Foley and Llewellyn here do the cheeky thing – they throw seeming obstacles and
curve balls at their War Master, only to have him be the cleverest life
form in the room, and have thought it all through ahead of time.
When things finally do go wrong,
though, only a Pertwee-Delgado compromise and a hell of a lot of luck stands a
chance of letting the Master and the Doctor survive this adventure. Pitting
Jacobi and McGann together in an inevitable ‘We’re going to forget all about
this once it’s over’ storyline is genius, because the sparks you get from them
are completely unique to this pairing. The Missing Link is for the most part a
‘hideous creature let loose in a scientific complex’ chase story, complete with
lycanthropes (or werewolves to the likes of you and me), while Darkness And
Light continues the chase, ups the stakes, reduces the likelihood of a happy
ending, throws in enough double-crossing to satisfy the wildest conspiracy
theorist, and brings the whole thing to a rolling character-boil at the end,
the future of the Master, the Doctor, the Time Lords, the Daleks and – oh yeah
– the whole universe of space and time coming down to whether the War Master
can make a deal with the devil of his own ambition.

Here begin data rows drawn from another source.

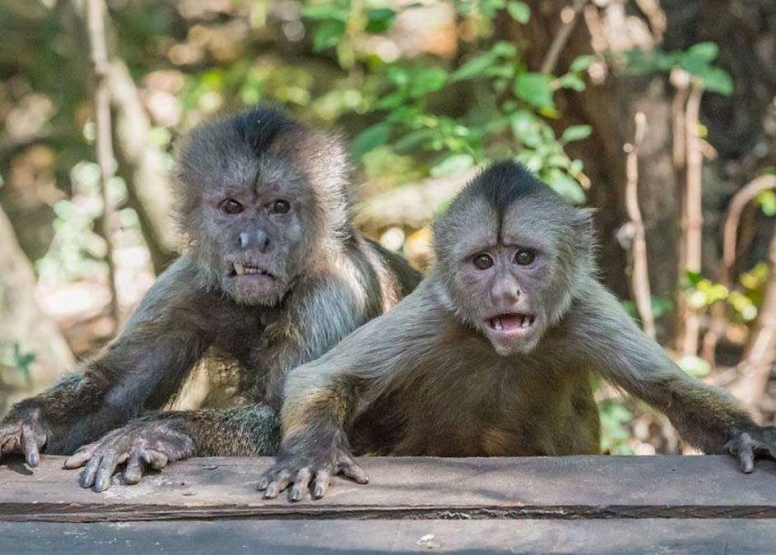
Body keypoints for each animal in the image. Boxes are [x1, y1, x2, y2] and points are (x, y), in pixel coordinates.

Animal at [0, 106, 418, 494]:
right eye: (233, 206)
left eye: (279, 207)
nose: (253, 240)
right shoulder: (185, 283)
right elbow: (111, 395)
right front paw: (26, 421)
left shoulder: (335, 292)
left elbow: (290, 418)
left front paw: (155, 432)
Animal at [260, 159, 776, 502]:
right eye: (483, 261)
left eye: (524, 257)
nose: (505, 292)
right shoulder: (434, 311)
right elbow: (322, 377)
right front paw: (310, 454)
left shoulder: (586, 309)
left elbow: (674, 391)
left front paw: (752, 435)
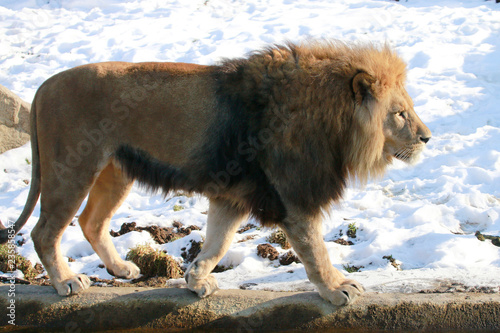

The War Master #3 – Rage of the Time
Lords takes us from dark satire, through vicious Godfather-style crime among an
indigent community, to a soaring opera of horrifying ambition and power, only
to bring the ‘hero’ crashing down in his own hubris for the sake of there being
a universe to exist in. It’s cheesy as hell to say, given the character’s name,
but it’s a masterpiece of storytelling over four hours. What’s more than that,
it’s the latest instalment in a series that is consistently among the best that
Big Finish has to offer, and far from dropping the ball, it pushes our
understanding of the character considerably forward, while entertaining every
step of the way. Feel the Rage of the Time Lords at your earliest opportunity.
It’ll make your ears very happy indeed.